From the records below, transcribe exactly the lines that begin at the line with "Figure 2: The" and end at the line with "Table 3. Summary", both included.
==*==
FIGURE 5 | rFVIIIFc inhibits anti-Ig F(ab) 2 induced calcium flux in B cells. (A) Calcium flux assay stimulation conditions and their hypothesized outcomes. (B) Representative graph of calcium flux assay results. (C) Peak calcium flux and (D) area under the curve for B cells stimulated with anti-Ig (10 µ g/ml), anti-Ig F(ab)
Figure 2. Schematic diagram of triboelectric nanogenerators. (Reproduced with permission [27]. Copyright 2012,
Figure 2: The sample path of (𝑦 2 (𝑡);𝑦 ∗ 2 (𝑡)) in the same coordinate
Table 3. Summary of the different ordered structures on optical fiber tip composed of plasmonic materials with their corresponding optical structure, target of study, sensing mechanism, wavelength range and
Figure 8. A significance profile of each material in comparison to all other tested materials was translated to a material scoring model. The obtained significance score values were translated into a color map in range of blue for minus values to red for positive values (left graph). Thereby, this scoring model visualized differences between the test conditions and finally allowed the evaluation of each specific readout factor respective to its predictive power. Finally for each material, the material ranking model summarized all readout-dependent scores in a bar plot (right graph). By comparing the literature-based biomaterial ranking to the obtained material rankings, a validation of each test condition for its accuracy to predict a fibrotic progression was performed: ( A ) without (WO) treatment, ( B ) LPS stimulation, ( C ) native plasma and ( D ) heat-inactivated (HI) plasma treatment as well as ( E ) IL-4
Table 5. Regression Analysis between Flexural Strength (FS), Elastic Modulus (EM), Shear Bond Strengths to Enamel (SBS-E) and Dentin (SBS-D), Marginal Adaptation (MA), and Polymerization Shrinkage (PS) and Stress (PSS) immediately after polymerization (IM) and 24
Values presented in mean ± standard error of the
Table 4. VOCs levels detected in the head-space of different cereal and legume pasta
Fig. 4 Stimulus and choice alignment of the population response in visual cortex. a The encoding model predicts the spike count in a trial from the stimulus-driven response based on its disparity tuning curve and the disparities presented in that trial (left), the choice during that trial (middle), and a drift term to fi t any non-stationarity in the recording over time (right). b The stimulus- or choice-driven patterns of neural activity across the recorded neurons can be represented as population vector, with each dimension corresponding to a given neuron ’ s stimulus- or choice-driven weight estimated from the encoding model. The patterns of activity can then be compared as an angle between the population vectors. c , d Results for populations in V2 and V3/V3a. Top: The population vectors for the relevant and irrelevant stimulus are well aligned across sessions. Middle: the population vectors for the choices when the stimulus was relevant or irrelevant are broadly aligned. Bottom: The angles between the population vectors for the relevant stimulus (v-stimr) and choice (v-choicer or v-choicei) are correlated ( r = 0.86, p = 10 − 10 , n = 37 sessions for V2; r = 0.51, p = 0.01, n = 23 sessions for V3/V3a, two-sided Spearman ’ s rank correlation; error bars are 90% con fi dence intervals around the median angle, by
==*==
§ OUTPUT OF THE TASK:
Figure 2: The sample path of (𝑦 2 (𝑡);𝑦 ∗ 2 (𝑡)) in the same coordinate
Table 3. Summary of the different ordered structures on optical fiber tip composed of plasmonic materials with their corresponding optical structure, target of study, sensing mechanism, wavelength range and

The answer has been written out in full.